• _Exercise material_:
★ ★ ★ ★

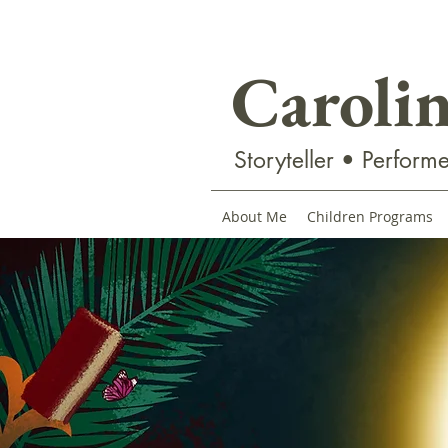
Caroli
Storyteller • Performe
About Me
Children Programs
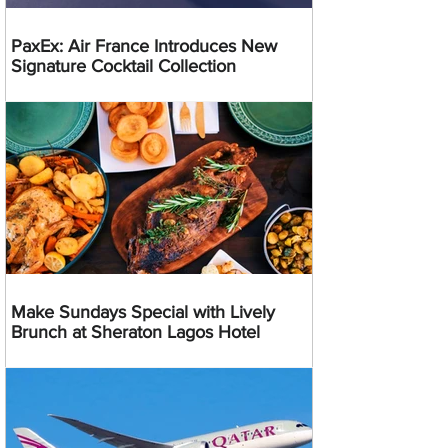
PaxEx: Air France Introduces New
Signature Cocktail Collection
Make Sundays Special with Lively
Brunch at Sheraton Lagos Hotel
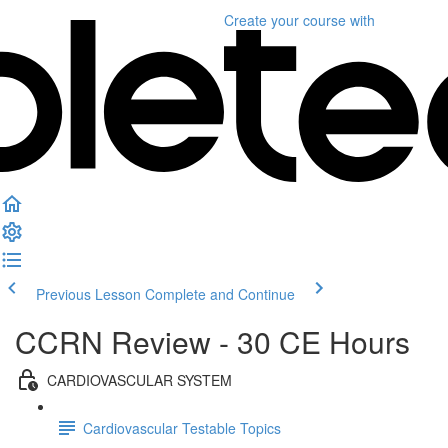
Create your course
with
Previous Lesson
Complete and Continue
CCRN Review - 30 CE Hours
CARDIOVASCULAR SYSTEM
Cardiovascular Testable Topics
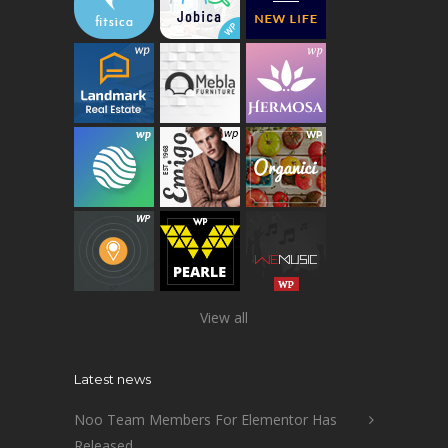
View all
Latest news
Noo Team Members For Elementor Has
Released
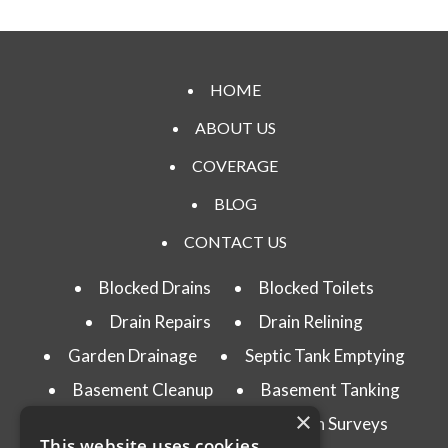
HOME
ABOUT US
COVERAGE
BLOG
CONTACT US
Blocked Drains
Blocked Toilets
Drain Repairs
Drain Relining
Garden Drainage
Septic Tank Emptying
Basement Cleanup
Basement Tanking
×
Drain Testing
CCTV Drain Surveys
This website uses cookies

★ ★ ★ ★

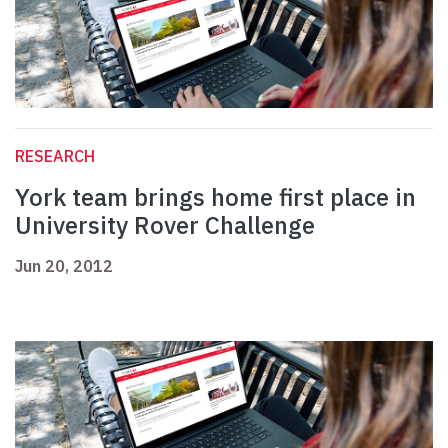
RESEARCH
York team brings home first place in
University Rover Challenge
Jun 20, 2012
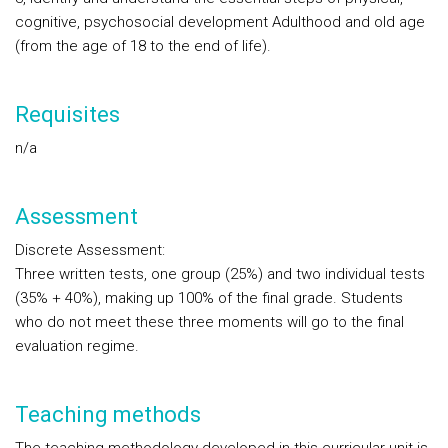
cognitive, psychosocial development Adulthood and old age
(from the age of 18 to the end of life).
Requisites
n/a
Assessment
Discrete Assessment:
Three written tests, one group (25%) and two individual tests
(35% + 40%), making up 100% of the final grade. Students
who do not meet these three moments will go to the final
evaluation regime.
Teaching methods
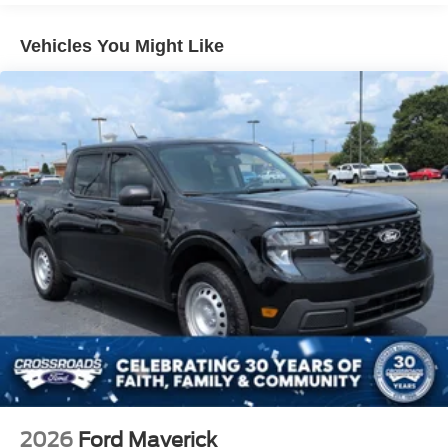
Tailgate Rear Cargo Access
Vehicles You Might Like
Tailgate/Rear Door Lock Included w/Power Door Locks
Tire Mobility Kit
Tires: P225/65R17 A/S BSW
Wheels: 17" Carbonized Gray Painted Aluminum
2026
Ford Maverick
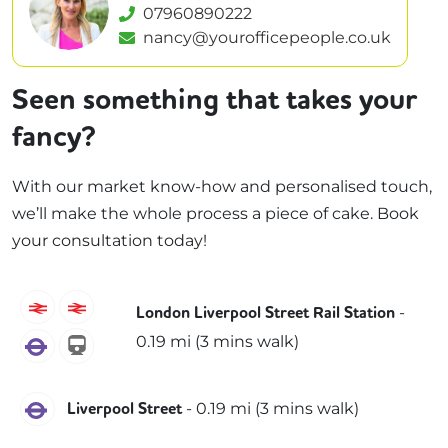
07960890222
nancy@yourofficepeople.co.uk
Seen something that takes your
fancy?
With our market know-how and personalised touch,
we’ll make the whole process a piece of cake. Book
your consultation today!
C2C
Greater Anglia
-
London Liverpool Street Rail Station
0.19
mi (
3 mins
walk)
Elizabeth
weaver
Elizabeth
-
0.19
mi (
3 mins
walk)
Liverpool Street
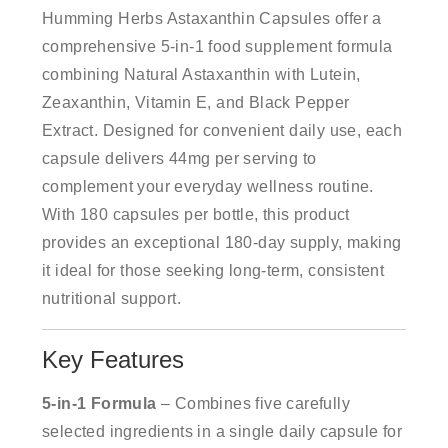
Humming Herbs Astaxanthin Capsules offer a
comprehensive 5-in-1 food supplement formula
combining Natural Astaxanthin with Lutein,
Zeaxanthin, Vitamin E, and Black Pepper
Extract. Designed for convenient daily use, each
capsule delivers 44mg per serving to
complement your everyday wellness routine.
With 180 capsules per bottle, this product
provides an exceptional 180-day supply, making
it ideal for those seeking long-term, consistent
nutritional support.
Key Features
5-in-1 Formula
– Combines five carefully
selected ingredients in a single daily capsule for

★ ★ ★ ★

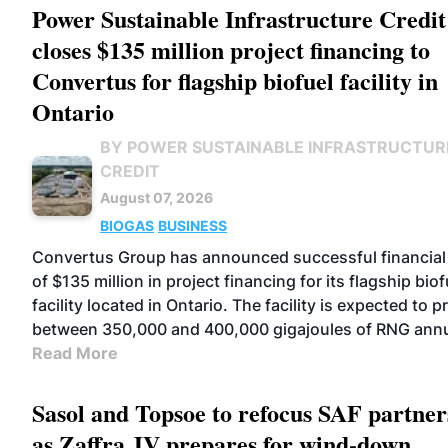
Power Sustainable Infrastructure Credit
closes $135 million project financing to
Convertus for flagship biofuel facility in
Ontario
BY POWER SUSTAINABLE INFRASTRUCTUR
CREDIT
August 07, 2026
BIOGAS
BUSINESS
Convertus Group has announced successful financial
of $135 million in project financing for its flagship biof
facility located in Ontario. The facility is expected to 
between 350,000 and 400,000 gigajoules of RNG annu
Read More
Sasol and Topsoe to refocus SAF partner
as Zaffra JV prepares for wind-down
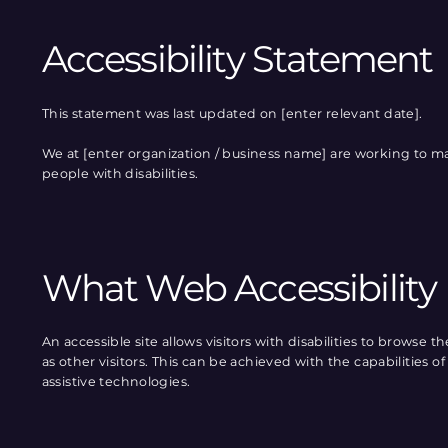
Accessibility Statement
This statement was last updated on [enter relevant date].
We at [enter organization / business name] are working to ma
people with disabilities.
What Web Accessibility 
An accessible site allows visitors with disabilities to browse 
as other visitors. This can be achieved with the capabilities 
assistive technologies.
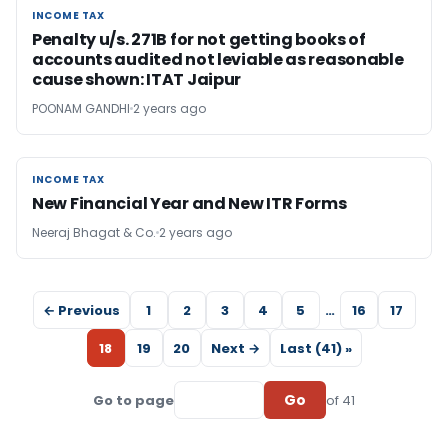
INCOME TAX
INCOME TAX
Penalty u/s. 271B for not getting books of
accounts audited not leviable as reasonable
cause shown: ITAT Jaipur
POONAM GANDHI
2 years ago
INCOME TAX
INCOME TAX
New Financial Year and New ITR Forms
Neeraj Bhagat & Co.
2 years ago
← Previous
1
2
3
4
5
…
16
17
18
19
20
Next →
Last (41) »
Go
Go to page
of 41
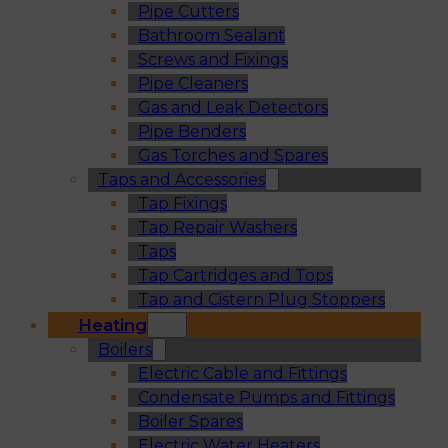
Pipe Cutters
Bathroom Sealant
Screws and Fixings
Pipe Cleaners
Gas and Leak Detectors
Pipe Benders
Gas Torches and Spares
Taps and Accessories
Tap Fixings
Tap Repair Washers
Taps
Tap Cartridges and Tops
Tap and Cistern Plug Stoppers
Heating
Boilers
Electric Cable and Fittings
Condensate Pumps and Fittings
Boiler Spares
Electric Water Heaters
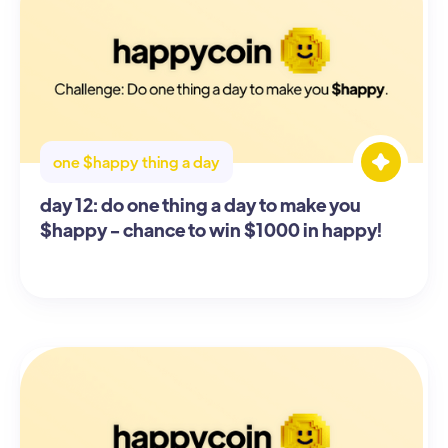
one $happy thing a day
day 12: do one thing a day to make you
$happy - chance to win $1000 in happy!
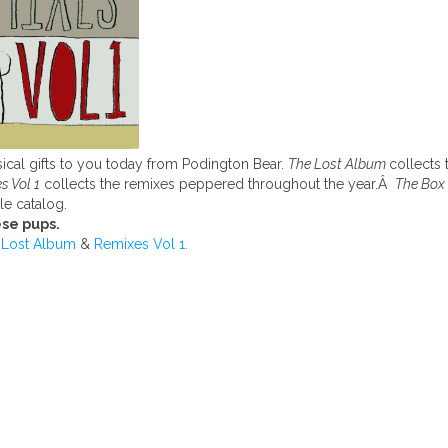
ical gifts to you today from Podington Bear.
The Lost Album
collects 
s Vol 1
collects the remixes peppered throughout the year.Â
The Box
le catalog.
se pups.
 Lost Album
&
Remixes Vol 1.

★ ★ ★ ★

• _Required action_:
The stretch above running from the line with "Noo Team Members For Elementor Has" through the line with "This website uses cookies" is all you should copy, exactly, leaving out the pictures.

• _Solution_:
Noo Team Members For Elementor Has
Released
HOME
ABOUT US
COVERAGE
BLOG
CONTACT US
Blocked Drains
Blocked Toilets
Drain Repairs
Drain Relining
Garden Drainage
Septic Tank Emptying
Basement Cleanup
Basement Tanking
×
Drain Testing
CCTV Drain Surveys
This website uses cookies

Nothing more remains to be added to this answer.